--- Problem details ---
Pull out every line in the records below that contains the word "COLMAP".

(Excerpted records begins)

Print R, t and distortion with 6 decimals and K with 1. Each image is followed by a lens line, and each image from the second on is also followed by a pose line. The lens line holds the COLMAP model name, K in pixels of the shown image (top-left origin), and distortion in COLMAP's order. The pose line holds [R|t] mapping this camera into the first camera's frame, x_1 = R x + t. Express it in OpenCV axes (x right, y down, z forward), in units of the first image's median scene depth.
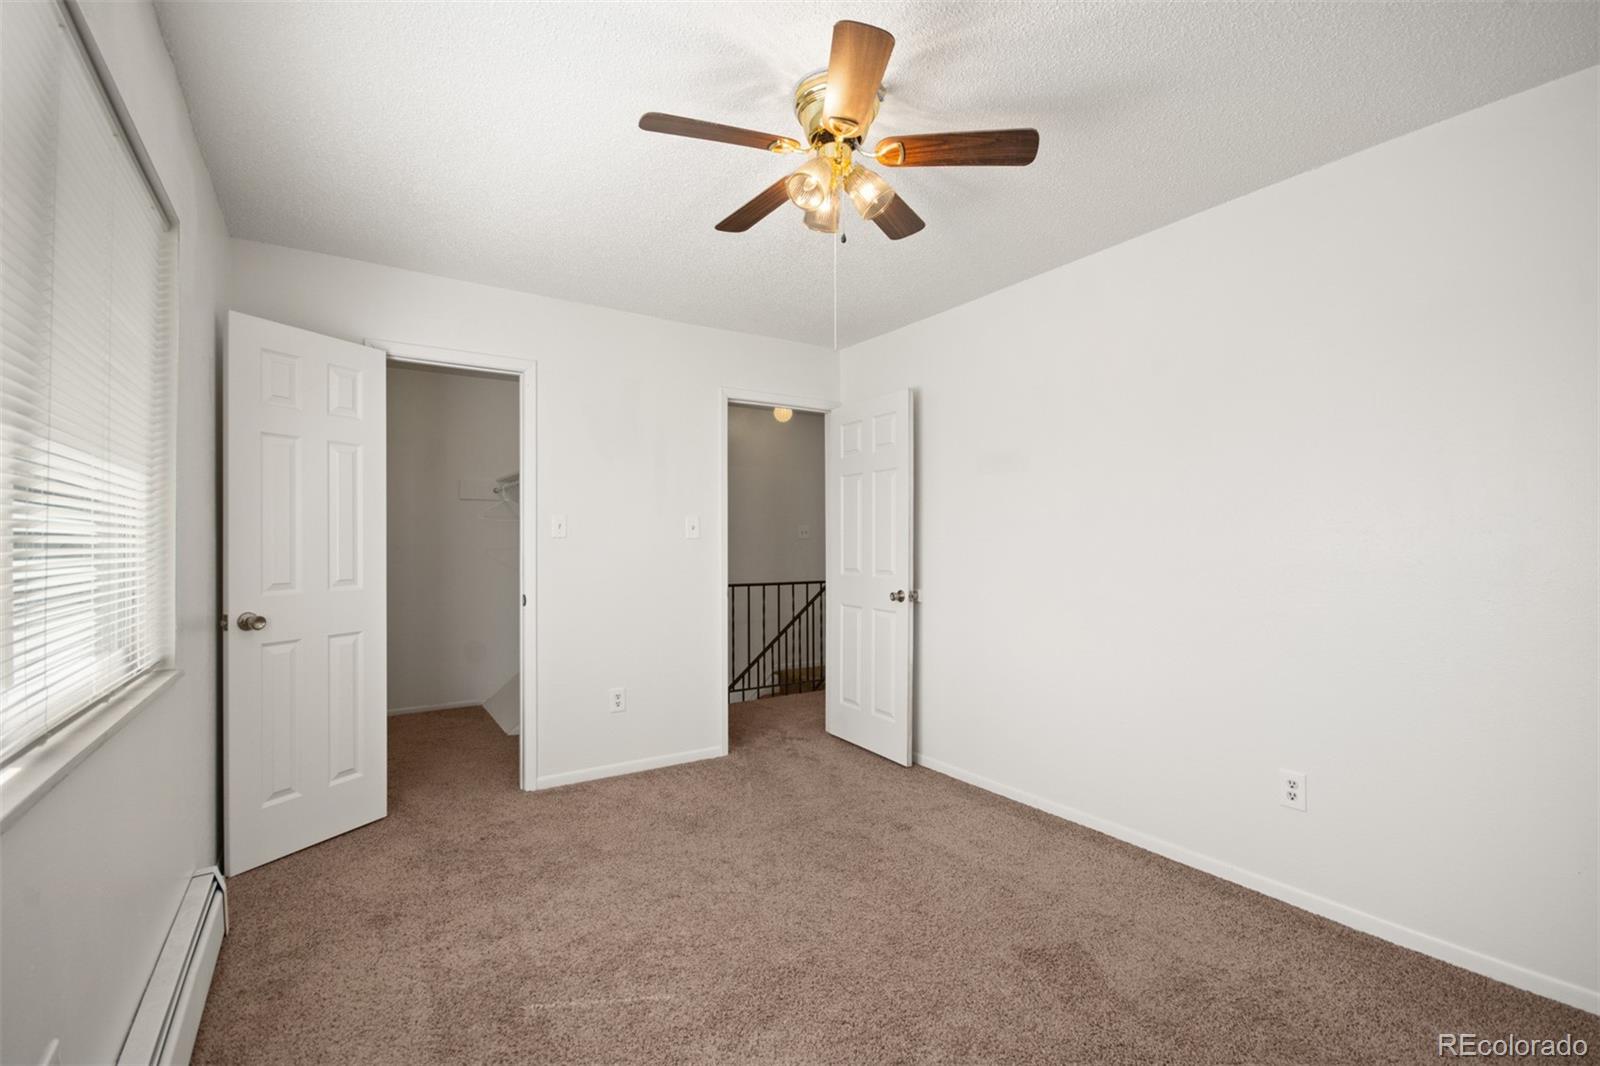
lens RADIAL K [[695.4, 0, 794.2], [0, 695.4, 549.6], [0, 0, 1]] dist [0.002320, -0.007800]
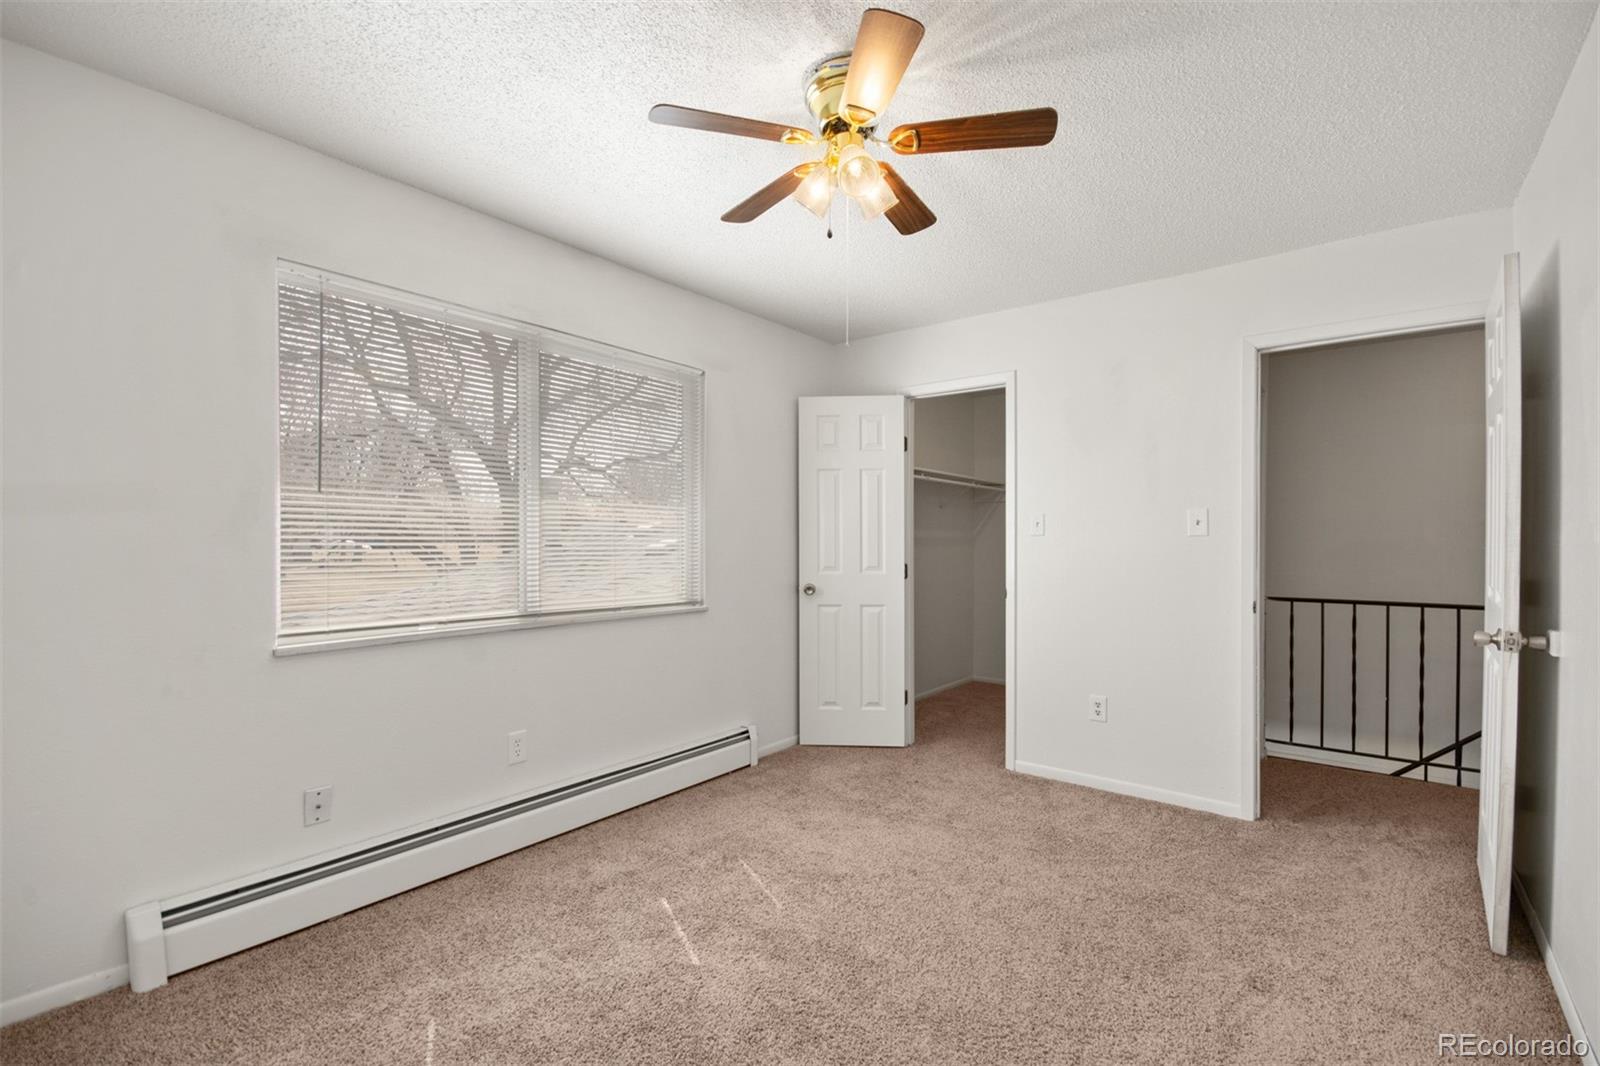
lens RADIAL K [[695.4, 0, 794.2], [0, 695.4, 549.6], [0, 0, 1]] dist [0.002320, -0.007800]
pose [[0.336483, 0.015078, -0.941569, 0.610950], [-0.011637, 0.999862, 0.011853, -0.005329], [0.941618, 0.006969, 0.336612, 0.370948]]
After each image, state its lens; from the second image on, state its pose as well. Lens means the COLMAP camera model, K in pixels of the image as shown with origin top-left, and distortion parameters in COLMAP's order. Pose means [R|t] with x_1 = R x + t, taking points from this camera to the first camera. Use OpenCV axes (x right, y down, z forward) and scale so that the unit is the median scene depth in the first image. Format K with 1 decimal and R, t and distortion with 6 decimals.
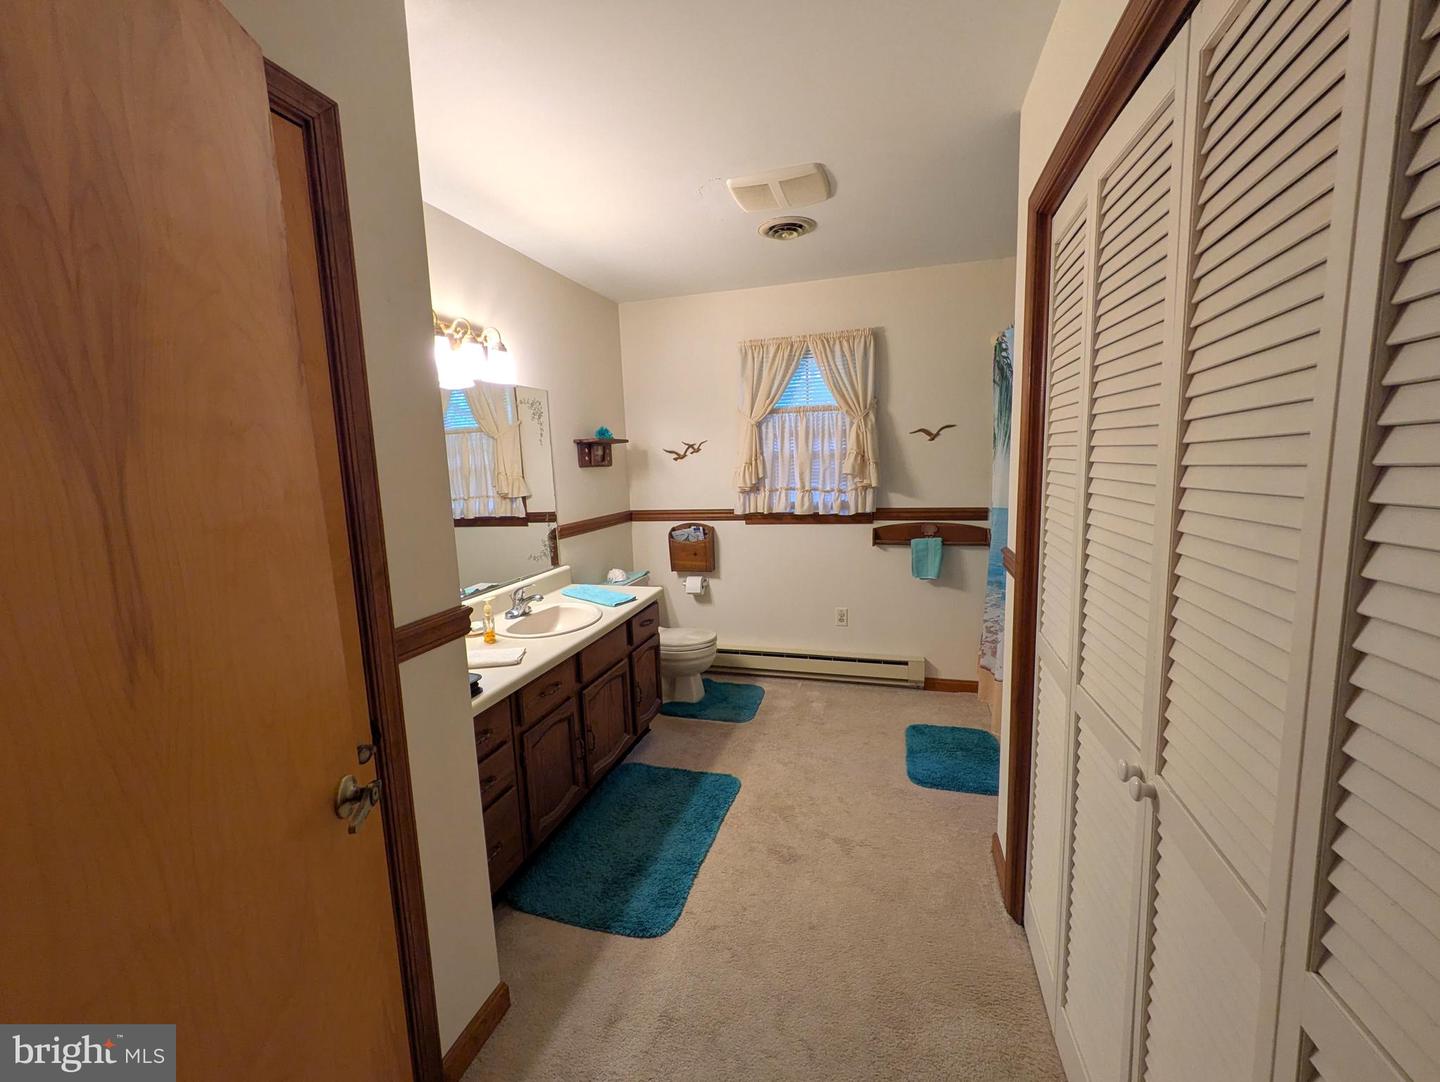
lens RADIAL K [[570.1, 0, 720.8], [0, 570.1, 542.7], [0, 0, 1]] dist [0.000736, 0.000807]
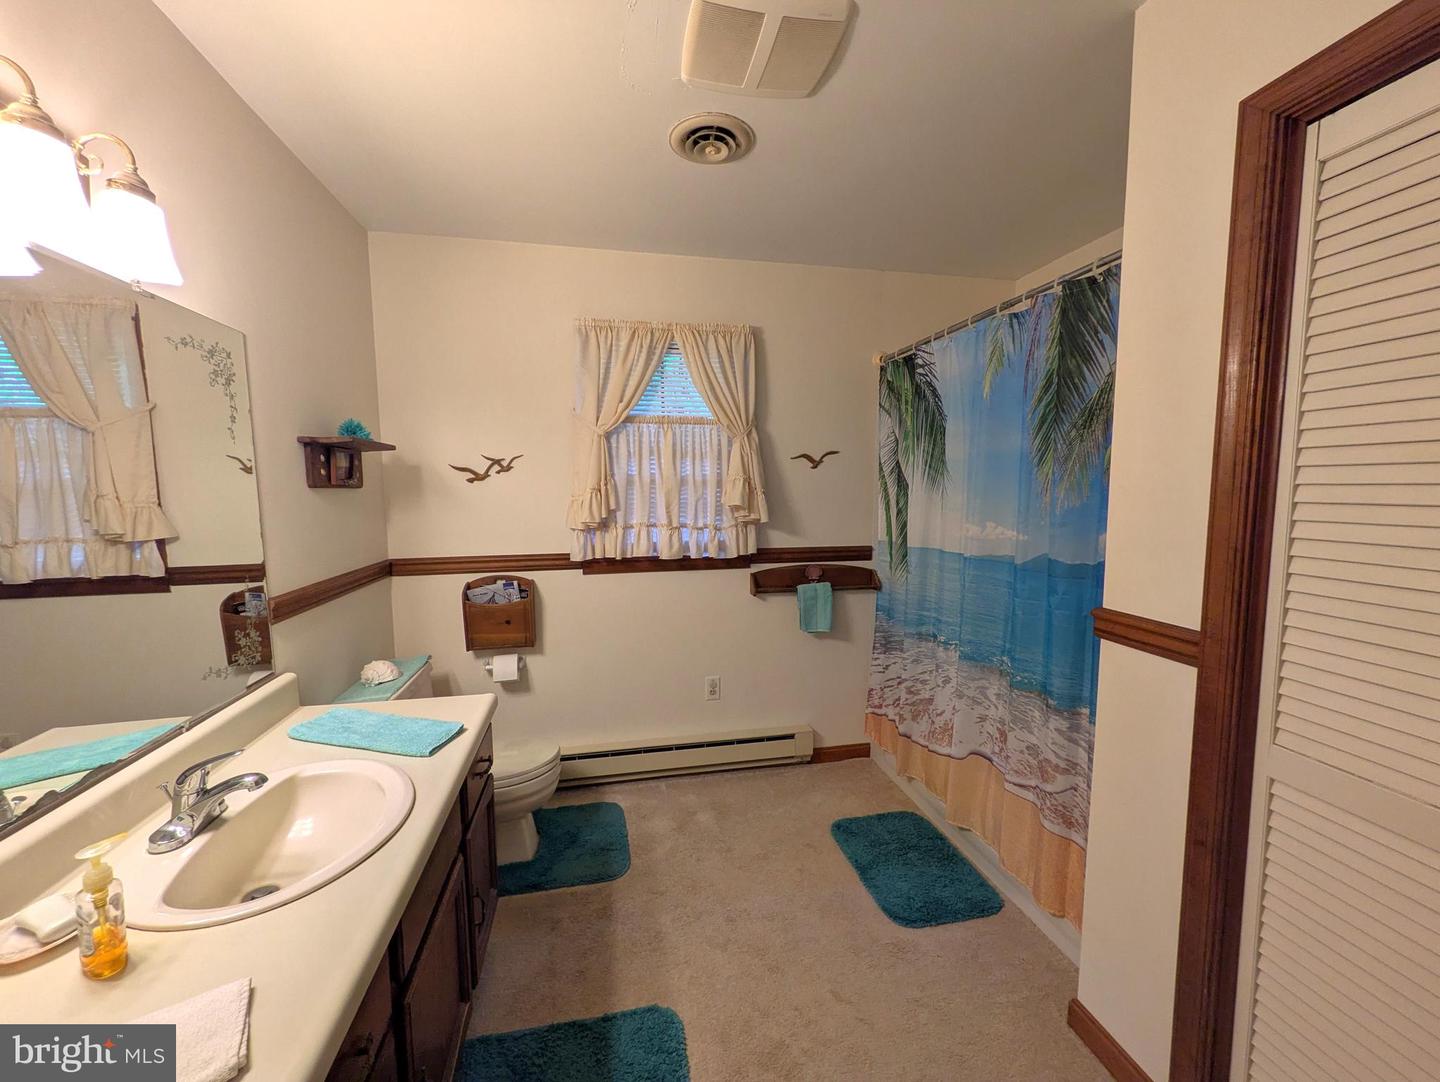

(Excerpted records ends)

--- Your solution ---
Print R, t and distortion with 6 decimals and K with 1. Each image is followed by a lens line, and each image from the second on is also followed by a pose line. The lens line holds the COLMAP model name, K in pixels of the shown image (top-left origin), and distortion in COLMAP's order. The pose line holds [R|t] mapping this camera into the first camera's frame, x_1 = R x + t. Express it in OpenCV axes (x right, y down, z forward), in units of the first image's median scene depth.
After each image, state its lens; from the second image on, state its pose as well. Lens means the COLMAP camera model, K in pixels of the image as shown with origin top-left, and distortion parameters in COLMAP's order. Pose means [R|t] with x_1 = R x + t, taking points from this camera to the first camera. Use OpenCV axes (x right, y down, z forward) and scale so that the unit is the median scene depth in the first image. Format K with 1 decimal and R, t and distortion with 6 decimals.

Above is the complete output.